Ricordo anche un tuo particolare concerto su una piattaforma galleggiante sul lago di Paola. E’ abbastanza diffusa questa idea di trovare luoghi particolari per esibirsi, specie per voi che suonate solo il pianoforte.
“La piattaforma è lì, pronta ad accogliermi, e questa estate non vedo l’ora di riutilizzarla. Devo trattare quella piattaforma con gentilezza perché sono stato il primo in Italia a posizionare un pianoforte in mezzo al largo. Essere il pioniere, però, comporta spesso di essere considerato pazzo o sciocco. Quando cercavo di persuadere gli altri a darmi una mano per collocare un pianoforte da 400 kg a 200 metri dalla riva, le risate non mancavano. Alla fine, ce l’abbiamo fatta, e ogni anno ritorno per concedermi una suonata nel mio “studio” galleggiante.

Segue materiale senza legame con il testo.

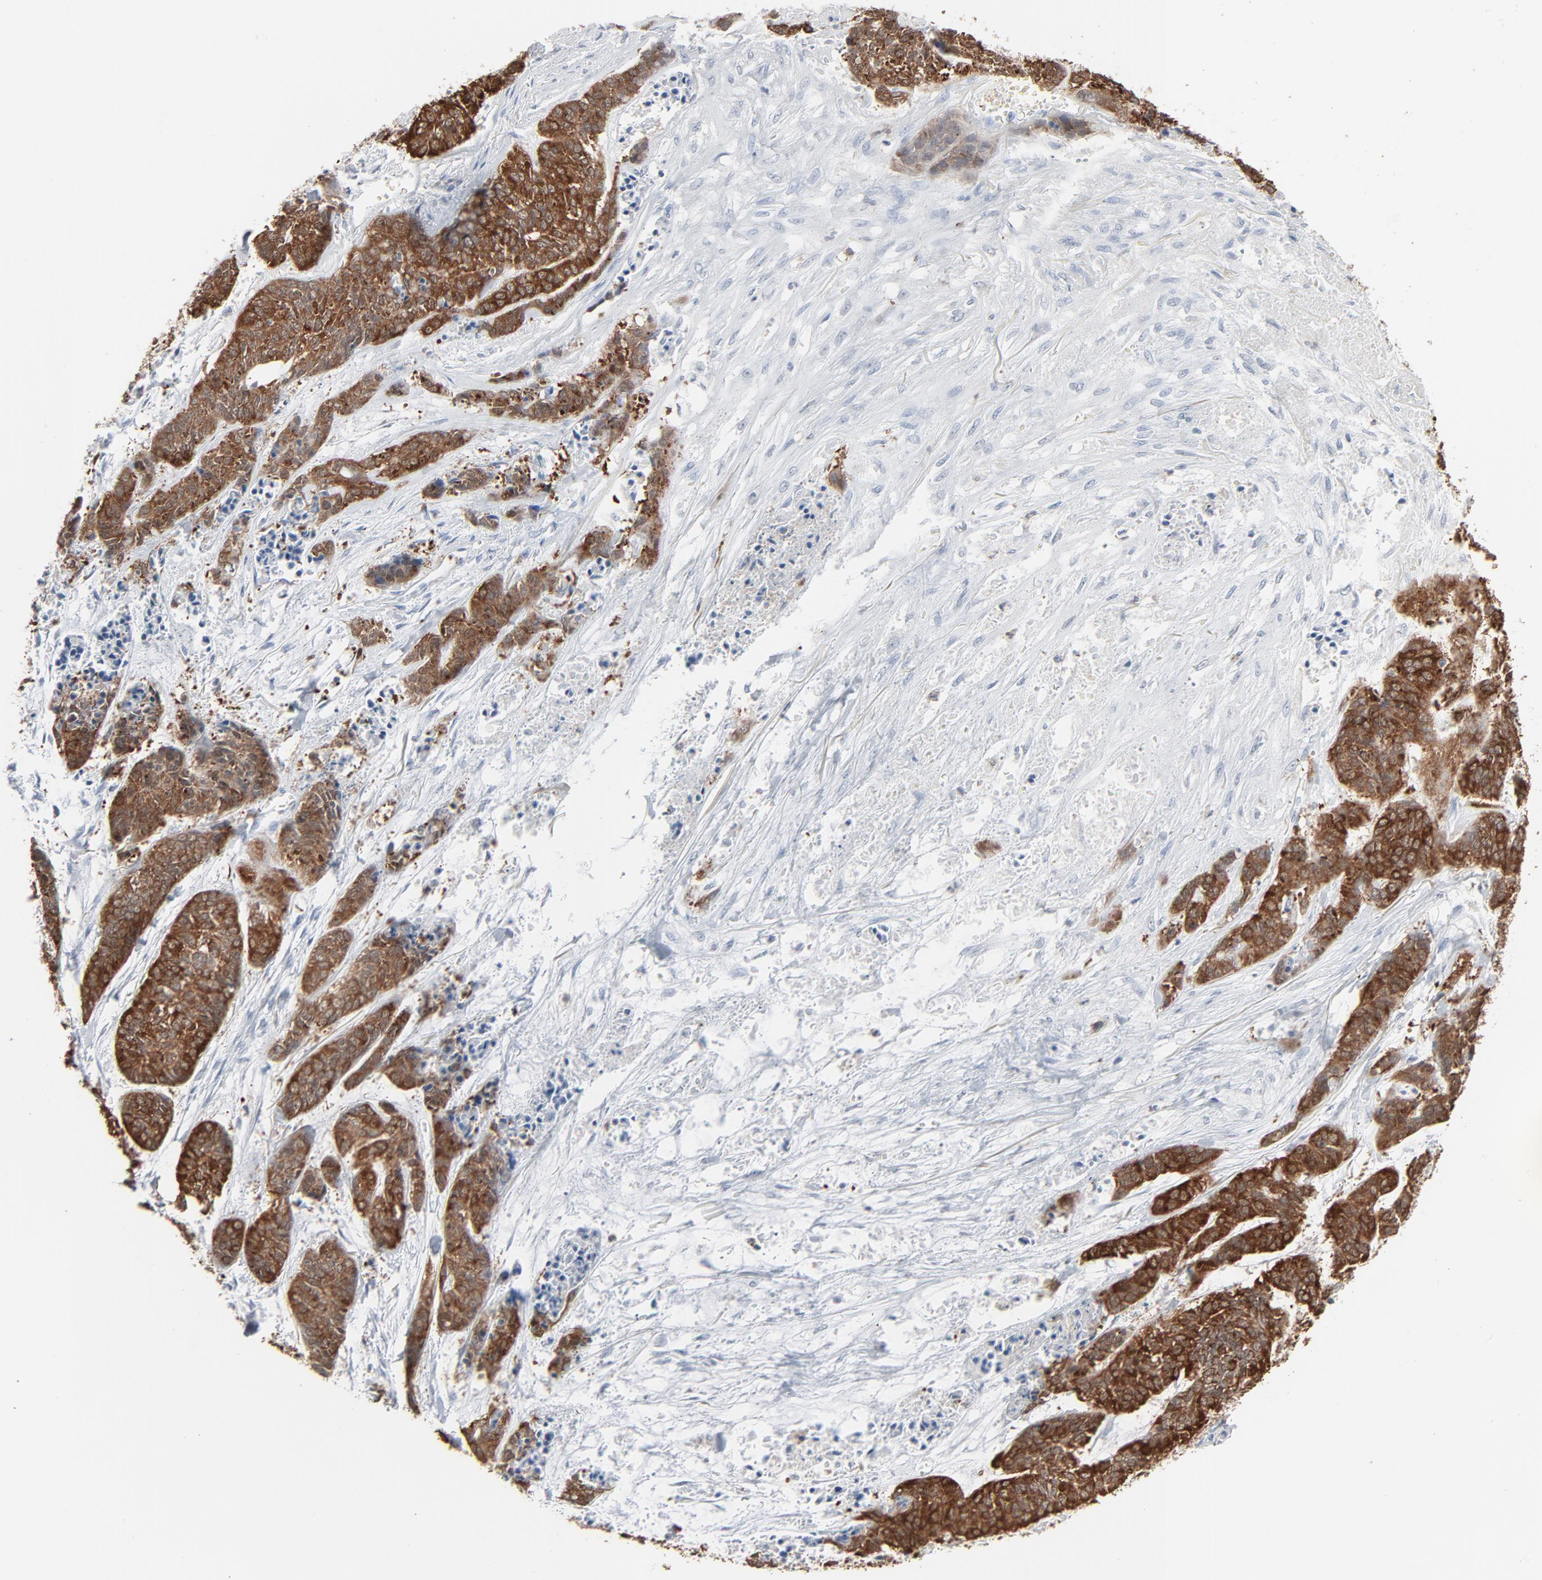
{"staining": {"intensity": "strong", "quantity": "25%-75%", "location": "cytoplasmic/membranous"}, "tissue": "skin cancer", "cell_type": "Tumor cells", "image_type": "cancer", "snomed": [{"axis": "morphology", "description": "Basal cell carcinoma"}, {"axis": "topography", "description": "Skin"}], "caption": "Skin cancer stained with a brown dye exhibits strong cytoplasmic/membranous positive staining in about 25%-75% of tumor cells.", "gene": "PHGDH", "patient": {"sex": "female", "age": 64}}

C’è una differenza fondamentale tra i pianisti che amano suonare in luoghi davvero unici. Molti lo fanno solo per esigenze estetiche o per fini da youtuber, ma io non ho mai cercato quell’esigenza. L’isolamento sul lago aveva un significato più profondo per me, e sperimentarlo è stato il bene più prezioso che ho portato con me.
Nei prossimi mesi hai novità da svelare? Specialmente ci saranno concerti?
Sarò in TV, in alcune prime serate su Nove, ma non posso rivelare altro per ora. E il 25 maggio ci vediamo sulla cima del Tempio di Giove al tramonto. Chissà, forse ci sarà anche un evento a Milano qualche giorno prima, ma ancora non ho certezze!